YOUR INSTRUCTIONS » Lay out every line of the material below as a numbered list, omitting any blank lines.

Dataset items:
+ + + + +
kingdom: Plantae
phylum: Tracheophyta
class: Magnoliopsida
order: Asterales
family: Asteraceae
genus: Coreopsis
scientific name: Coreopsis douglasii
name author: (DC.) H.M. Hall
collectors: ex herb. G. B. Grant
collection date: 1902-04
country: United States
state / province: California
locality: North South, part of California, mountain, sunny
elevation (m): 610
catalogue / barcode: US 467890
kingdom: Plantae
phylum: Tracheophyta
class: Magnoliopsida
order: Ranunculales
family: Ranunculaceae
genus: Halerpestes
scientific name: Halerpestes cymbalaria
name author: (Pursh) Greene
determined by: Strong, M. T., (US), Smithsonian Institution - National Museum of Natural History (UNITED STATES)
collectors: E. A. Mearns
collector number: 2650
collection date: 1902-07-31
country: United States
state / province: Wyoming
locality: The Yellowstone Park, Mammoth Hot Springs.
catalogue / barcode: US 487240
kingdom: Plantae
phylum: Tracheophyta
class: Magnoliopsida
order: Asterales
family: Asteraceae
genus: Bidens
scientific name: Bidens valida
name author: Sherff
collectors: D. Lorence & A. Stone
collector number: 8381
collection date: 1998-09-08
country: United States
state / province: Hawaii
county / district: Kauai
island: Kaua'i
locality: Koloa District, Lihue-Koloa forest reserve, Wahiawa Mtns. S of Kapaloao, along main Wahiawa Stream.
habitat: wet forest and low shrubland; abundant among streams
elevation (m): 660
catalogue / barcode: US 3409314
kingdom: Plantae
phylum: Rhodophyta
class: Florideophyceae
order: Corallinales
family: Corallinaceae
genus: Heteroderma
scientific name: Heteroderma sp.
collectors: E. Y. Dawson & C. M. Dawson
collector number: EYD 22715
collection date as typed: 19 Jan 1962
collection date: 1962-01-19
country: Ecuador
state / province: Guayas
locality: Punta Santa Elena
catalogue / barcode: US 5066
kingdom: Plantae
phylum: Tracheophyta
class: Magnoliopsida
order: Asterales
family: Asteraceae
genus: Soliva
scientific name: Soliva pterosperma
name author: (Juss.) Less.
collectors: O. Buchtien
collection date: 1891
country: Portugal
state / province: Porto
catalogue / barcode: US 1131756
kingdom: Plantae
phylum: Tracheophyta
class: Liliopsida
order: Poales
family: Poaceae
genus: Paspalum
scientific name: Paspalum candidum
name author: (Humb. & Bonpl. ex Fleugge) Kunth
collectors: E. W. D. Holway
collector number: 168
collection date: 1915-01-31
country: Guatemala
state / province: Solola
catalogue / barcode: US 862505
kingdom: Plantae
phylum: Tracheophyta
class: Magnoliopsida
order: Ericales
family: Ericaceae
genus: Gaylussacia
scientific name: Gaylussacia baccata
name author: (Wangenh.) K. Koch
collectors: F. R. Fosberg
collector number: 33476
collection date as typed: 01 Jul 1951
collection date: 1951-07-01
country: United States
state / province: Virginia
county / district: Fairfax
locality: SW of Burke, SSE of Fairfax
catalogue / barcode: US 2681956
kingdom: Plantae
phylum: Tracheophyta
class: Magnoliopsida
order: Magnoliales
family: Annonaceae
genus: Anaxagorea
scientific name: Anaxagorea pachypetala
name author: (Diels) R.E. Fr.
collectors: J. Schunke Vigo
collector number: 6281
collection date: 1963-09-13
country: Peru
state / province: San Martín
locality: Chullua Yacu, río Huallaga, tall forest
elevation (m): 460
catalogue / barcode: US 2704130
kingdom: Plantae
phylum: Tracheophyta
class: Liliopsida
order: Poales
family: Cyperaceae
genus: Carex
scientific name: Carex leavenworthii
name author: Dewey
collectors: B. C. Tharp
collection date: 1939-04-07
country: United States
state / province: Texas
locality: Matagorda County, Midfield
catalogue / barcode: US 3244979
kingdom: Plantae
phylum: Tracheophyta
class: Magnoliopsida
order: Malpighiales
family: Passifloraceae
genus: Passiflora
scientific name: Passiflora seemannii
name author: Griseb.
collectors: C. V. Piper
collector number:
+ + + + +
TASK ANSWER »
1. kingdom: Plantae
2. phylum: Tracheophyta
3. class: Magnoliopsida
4. order: Asterales
5. family: Asteraceae
6. genus: Coreopsis
7. scientific name: Coreopsis douglasii
8. name author: (DC.) H.M. Hall
9. collectors: ex herb. G. B. Grant
10. collection date: 1902-04
11. country: United States
12. state / province: California
13. locality: North South, part of California, mountain, sunny
14. elevation (m): 610
15. catalogue / barcode: US 467890
16. kingdom: Plantae
17. phylum: Tracheophyta
18. class: Magnoliopsida
19. order: Ranunculales
20. family: Ranunculaceae
21. genus: Halerpestes
22. scientific name: Halerpestes cymbalaria
23. name author: (Pursh) Greene
24. determined by: Strong, M. T., (US), Smithsonian Institution - National Museum of Natural History (UNITED STATES)
25. collectors: E. A. Mearns
26. collector number: 2650
27. collection date: 1902-07-31
28. country: United States
29. state / province: Wyoming
30. locality: The Yellowstone Park, Mammoth Hot Springs.
31. catalogue / barcode: US 487240
32. kingdom: Plantae
33. phylum: Tracheophyta
34. class: Magnoliopsida
35. order: Asterales
36. family: Asteraceae
37. genus: Bidens
38. scientific name: Bidens valida
39. name author: Sherff
40. collectors: D. Lorence & A. Stone
41. collector number: 8381
42. collection date: 1998-09-08
43. country: United States
44. state / province: Hawaii
45. county / district: Kauai
46. island: Kaua'i
47. locality: Koloa District, Lihue-Koloa forest reserve, Wahiawa Mtns. S of Kapaloao, along main Wahiawa Stream.
48. habitat: wet forest and low shrubland; abundant among streams
49. elevation (m): 660
50. catalogue / barcode: US 3409314
51. kingdom: Plantae
52. phylum: Rhodophyta
53. class: Florideophyceae
54. order: Corallinales
55. family: Corallinaceae
56. genus: Heteroderma
57. scientific name: Heteroderma sp.
58. collectors: E. Y. Dawson & C. M. Dawson
59. collector number: EYD 22715
60. collection date as typed: 19 Jan 1962
61. collection date: 1962-01-19
62. country: Ecuador
63. state / province: Guayas
64. locality: Punta Santa Elena
65. catalogue / barcode: US 5066
66. kingdom: Plantae
67. phylum: Tracheophyta
68. class: Magnoliopsida
69. order: Asterales
70. family: Asteraceae
71. genus: Soliva
72. scientific name: Soliva pterosperma
73. name author: (Juss.) Less.
74. collectors: O. Buchtien
75. collection date: 1891
76. country: Portugal
77. state / province: Porto
78. catalogue / barcode: US 1131756
79. kingdom: Plantae
80. phylum: Tracheophyta
81. class: Liliopsida
82. order: Poales
83. family: Poaceae
84. genus: Paspalum
85. scientific name: Paspalum candidum
86. name author: (Humb. & Bonpl. ex Fleugge) Kunth
87. collectors: E. W. D. Holway
88. collector number: 168
89. collection date: 1915-01-31
90. country: Guatemala
91. state / province: Solola
92. catalogue / barcode: US 862505
93. kingdom: Plantae
94. phylum: Tracheophyta
95. class: Magnoliopsida
96. order: Ericales
97. family: Ericaceae
98. genus: Gaylussacia
99. scientific name: Gaylussacia baccata
100. name author: (Wangenh.) K. Koch
101. collectors: F. R. Fosberg
102. collector number: 33476
103. collection date as typed: 01 Jul 1951
104. collection date: 1951-07-01
105. country: United States
106. state / province: Virginia
107. county / district: Fairfax
108. locality: SW of Burke, SSE of Fairfax
109. catalogue / barcode: US 2681956
110. kingdom: Plantae
111. phylum: Tracheophyta
112. class: Magnoliopsida
113. order: Magnoliales
114. family: Annonaceae
115. genus: Anaxagorea
116. scientific name: Anaxagorea pachypetala
117. name author: (Diels) R.E. Fr.
118. collectors: J. Schunke Vigo
119. collector number: 6281
120. collection date: 1963-09-13
121. country: Peru
122. state / province: San Martín
123. locality: Chullua Yacu, río Huallaga, tall forest
124. elevation (m): 460
125. catalogue / barcode: US 2704130
126. kingdom: Plantae
127. phylum: Tracheophyta
128. class: Liliopsida
129. order: Poales
130. family: Cyperaceae
131. genus: Carex
132. scientific name: Carex leavenworthii
133. name author: Dewey
134. collectors: B. C. Tharp
135. collection date: 1939-04-07
136. country: United States
137. state / province: Texas
138. locality: Matagorda County, Midfield
139. catalogue / barcode: US 3244979
140. kingdom: Plantae
141. phylum: Tracheophyta
142. class: Magnoliopsida
143. order: Malpighiales
144. family: Passifloraceae
145. genus: Passiflora
146. scientific name: Passiflora seemannii
147. name author: Griseb.
148. collectors: C. V. Piper
149. collector number:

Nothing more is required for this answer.